Stored data entries:
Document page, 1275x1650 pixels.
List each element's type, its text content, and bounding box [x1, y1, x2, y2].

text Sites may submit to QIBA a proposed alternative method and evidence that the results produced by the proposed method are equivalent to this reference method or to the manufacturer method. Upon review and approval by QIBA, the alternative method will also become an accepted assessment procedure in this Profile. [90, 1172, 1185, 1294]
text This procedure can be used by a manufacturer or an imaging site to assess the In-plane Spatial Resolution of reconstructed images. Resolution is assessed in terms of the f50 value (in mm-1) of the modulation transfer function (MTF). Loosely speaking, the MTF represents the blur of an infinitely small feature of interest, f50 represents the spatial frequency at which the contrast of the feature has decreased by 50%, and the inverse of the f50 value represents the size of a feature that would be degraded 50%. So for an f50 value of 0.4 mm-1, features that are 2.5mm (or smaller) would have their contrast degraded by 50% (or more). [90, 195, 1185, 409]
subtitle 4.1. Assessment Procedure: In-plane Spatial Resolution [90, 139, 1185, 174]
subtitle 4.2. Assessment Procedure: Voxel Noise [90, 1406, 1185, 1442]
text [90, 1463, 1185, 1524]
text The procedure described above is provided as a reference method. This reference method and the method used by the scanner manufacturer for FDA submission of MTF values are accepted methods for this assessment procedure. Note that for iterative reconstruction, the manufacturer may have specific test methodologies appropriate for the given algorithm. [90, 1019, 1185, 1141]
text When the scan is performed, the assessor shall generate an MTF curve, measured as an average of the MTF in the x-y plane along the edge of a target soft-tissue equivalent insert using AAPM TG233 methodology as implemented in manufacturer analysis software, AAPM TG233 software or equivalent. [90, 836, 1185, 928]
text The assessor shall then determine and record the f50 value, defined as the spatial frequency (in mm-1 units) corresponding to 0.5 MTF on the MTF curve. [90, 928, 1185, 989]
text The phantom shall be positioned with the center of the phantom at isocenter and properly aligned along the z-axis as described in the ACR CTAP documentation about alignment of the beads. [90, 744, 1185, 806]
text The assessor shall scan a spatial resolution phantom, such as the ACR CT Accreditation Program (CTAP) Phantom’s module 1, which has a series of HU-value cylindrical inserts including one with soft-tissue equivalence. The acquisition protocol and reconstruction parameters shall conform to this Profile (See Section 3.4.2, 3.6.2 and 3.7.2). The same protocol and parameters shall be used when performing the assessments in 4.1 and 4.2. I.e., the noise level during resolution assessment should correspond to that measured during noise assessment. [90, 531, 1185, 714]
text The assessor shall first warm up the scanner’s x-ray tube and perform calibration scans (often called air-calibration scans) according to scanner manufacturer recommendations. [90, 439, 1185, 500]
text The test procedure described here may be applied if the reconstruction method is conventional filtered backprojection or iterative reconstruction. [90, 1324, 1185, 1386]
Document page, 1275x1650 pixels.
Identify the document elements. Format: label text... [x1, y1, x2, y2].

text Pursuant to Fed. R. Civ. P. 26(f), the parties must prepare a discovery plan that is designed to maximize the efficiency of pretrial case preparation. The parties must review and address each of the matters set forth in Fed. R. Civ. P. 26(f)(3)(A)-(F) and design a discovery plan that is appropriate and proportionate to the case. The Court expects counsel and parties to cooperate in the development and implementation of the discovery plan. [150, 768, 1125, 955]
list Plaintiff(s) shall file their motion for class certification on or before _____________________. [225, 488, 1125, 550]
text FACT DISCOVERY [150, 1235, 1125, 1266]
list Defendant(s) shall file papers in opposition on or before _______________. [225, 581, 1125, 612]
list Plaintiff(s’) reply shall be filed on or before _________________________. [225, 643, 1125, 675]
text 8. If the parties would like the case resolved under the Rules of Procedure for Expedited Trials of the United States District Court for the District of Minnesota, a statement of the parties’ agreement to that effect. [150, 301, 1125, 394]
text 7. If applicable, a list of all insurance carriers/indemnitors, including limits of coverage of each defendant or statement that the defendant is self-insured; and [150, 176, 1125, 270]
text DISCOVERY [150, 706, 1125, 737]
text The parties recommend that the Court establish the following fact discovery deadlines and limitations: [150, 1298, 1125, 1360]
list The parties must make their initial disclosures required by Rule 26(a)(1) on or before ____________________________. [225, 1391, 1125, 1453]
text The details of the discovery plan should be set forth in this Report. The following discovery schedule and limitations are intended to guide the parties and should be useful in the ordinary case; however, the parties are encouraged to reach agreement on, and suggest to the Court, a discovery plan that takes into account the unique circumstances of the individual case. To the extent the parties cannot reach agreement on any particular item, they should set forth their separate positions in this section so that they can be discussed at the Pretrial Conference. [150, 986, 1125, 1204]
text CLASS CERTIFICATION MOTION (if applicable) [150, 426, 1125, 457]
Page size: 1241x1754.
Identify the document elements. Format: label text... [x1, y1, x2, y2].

■ **WHAT THE TASK REQUIRES**
Write out every line of the data exactly, leaving nothing out.

■ **EXPECTED OUTPUT**
Document page, 1275x1650 pixels.
List each element's type, its text content, and bounding box [x1, y1, x2, y2].

text Sites may submit to QIBA a proposed alternative method and evidence that the results produced by the proposed method are equivalent to this reference method or to the manufacturer method. Upon review and approval by QIBA, the alternative method will also become an accepted assessment procedure in this Profile. [90, 1172, 1185, 1294]
text This procedure can be used by a manufacturer or an imaging site to assess the In-plane Spatial Resolution of reconstructed images. Resolution is assessed in terms of the f50 value (in mm-1) of the modulation transfer function (MTF). Loosely speaking, the MTF represents the blur of an infinitely small feature of interest, f50 represents the spatial frequency at which the contrast of the feature has decreased by 50%, and the inverse of the f50 value represents the size of a feature that would be degraded 50%. So for an f50 value of 0.4 mm-1, features that are 2.5mm (or smaller) would have their contrast degraded by 50% (or more). [90, 195, 1185, 409]
subtitle 4.1. Assessment Procedure: In-plane Spatial Resolution [90, 139, 1185, 174]
subtitle 4.2. Assessment Procedure: Voxel Noise [90, 1406, 1185, 1442]
text [90, 1463, 1185, 1524]
text The procedure described above is provided as a reference method. This reference method and the method used by the scanner manufacturer for FDA submission of MTF values are accepted methods for this assessment procedure. Note that for iterative reconstruction, the manufacturer may have specific test methodologies appropriate for the given algorithm. [90, 1019, 1185, 1141]
text When the scan is performed, the assessor shall generate an MTF curve, measured as an average of the MTF in the x-y plane along the edge of a target soft-tissue equivalent insert using AAPM TG233 methodology as implemented in manufacturer analysis software, AAPM TG233 software or equivalent. [90, 836, 1185, 928]
text The assessor shall then determine and record the f50 value, defined as the spatial frequency (in mm-1 units) corresponding to 0.5 MTF on the MTF curve. [90, 928, 1185, 989]
text The phantom shall be positioned with the center of the phantom at isocenter and properly aligned along the z-axis as described in the ACR CTAP documentation about alignment of the beads. [90, 744, 1185, 806]
text The assessor shall scan a spatial resolution phantom, such as the ACR CT Accreditation Program (CTAP) Phantom’s module 1, which has a series of HU-value cylindrical inserts including one with soft-tissue equivalence. The acquisition protocol and reconstruction parameters shall conform to this Profile (See Section 3.4.2, 3.6.2 and 3.7.2). The same protocol and parameters shall be used when performing the assessments in 4.1 and 4.2. I.e., the noise level during resolution assessment should correspond to that measured during noise assessment. [90, 531, 1185, 714]
text The assessor shall first warm up the scanner’s x-ray tube and perform calibration scans (often called air-calibration scans) according to scanner manufacturer recommendations. [90, 439, 1185, 500]
text The test procedure described here may be applied if the reconstruction method is conventional filtered backprojection or iterative reconstruction. [90, 1324, 1185, 1386]
Document page, 1275x1650 pixels.
Identify the document elements. Format: label text... [x1, y1, x2, y2].

text Pursuant to Fed. R. Civ. P. 26(f), the parties must prepare a discovery plan that is designed to maximize the efficiency of pretrial case preparation. The parties must review and address each of the matters set forth in Fed. R. Civ. P. 26(f)(3)(A)-(F) and design a discovery plan that is appropriate and proportionate to the case. The Court expects counsel and parties to cooperate in the development and implementation of the discovery plan. [150, 768, 1125, 955]
list Plaintiff(s) shall file their motion for class certification on or before _____________________. [225, 488, 1125, 550]
text FACT DISCOVERY [150, 1235, 1125, 1266]
list Defendant(s) shall file papers in opposition on or before _______________. [225, 581, 1125, 612]
list Plaintiff(s’) reply shall be filed on or before _________________________. [225, 643, 1125, 675]
text 8. If the parties would like the case resolved under the Rules of Procedure for Expedited Trials of the United States District Court for the District of Minnesota, a statement of the parties’ agreement to that effect. [150, 301, 1125, 394]
text 7. If applicable, a list of all insurance carriers/indemnitors, including limits of coverage of each defendant or statement that the defendant is self-insured; and [150, 176, 1125, 270]
text DISCOVERY [150, 706, 1125, 737]
text The parties recommend that the Court establish the following fact discovery deadlines and limitations: [150, 1298, 1125, 1360]
list The parties must make their initial disclosures required by Rule 26(a)(1) on or before ____________________________. [225, 1391, 1125, 1453]
text The details of the discovery plan should be set forth in this Report. The following discovery schedule and limitations are intended to guide the parties and should be useful in the ordinary case; however, the parties are encouraged to reach agreement on, and suggest to the Court, a discovery plan that takes into account the unique circumstances of the individual case. To the extent the parties cannot reach agreement on any particular item, they should set forth their separate positions in this section so that they can be discussed at the Pretrial Conference. [150, 986, 1125, 1204]
text CLASS CERTIFICATION MOTION (if applicable) [150, 426, 1125, 457]
Page size: 1241x1754.
Identify the document elements. Format: label text... [x1, y1, x2, y2].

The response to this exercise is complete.